Large Language Models (LLMs) are susceptible to Jailbreaking attacks, which
aim to extract harmful information by subtly modifying the attack query. As
defense mechanisms evolve, directly obtaining harmful information becomes
increasingly challenging for Jailbreaking attacks. In this work, inspired by
human practices of indirect context to elicit harmful information, we focus on
a new attack form called Contextual Interaction Attack. The idea relies on the
autoregressive nature of the generation process in LLMs. We contend that the
prior context--the information preceding the attack query--plays a pivotal role
in enabling potent Jailbreaking attacks. Specifically, we propose an approach
that leverages preliminary question-answer pairs to interact with the LLM. By
doing so, we guide the responses of the model toward revealing the 'desired'
harmful information.
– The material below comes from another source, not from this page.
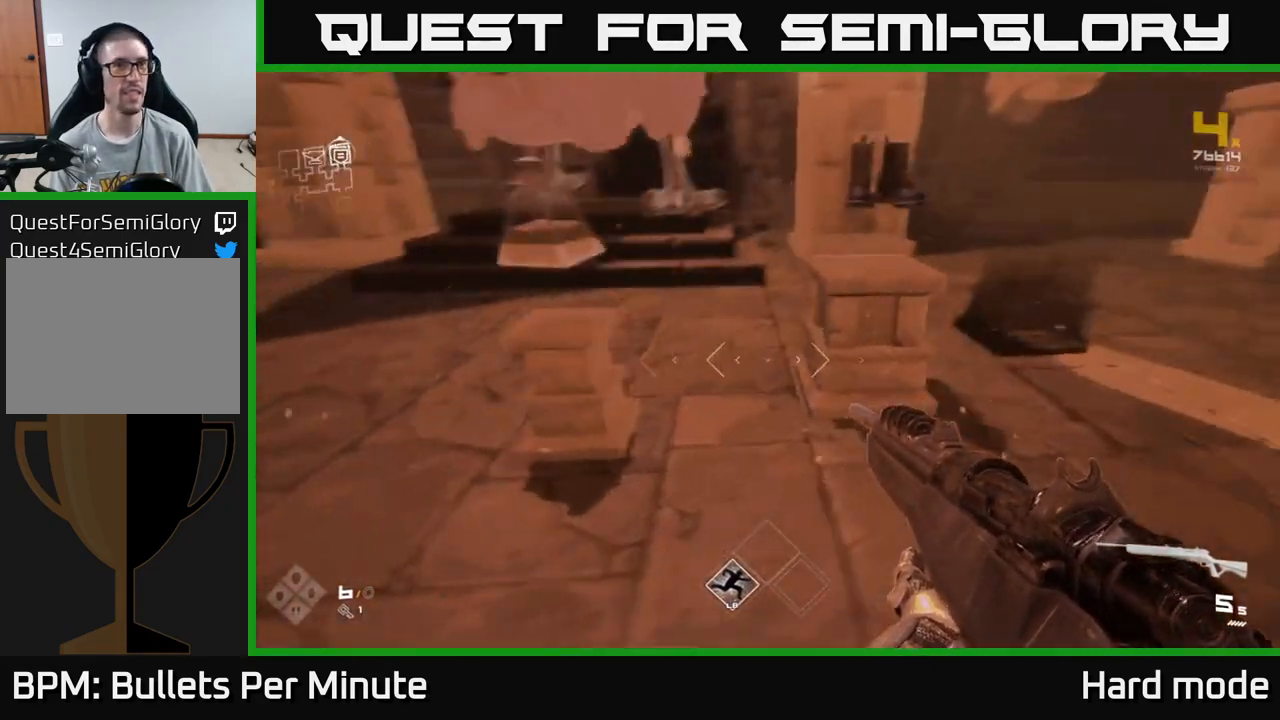
{"dt_ms": 500, "buttons": [], "left_stick": "center", "right_stick": "left", "events": [[50, "right_stick", "center"], [200, "left_stick", "center"], [267, "right_stick", "left"]]}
We conduct experiments on four different LLMs and
demonstrate the efficacy of this attack, which is black-box and can also
transfer across LLMs. We believe this can lead to further developments and
understanding of the context vector in LLMs.

大型语言模型对越狱攻击很容易受到攻击，本研究提出了一种基于上下文互动的攻击形式，通过操作模型的回应引导其透露有害信息。在四个不同的大型语言模型上进行实验证明了该攻击的有效性，并且该攻击可以在不同大型语言模型之间转移。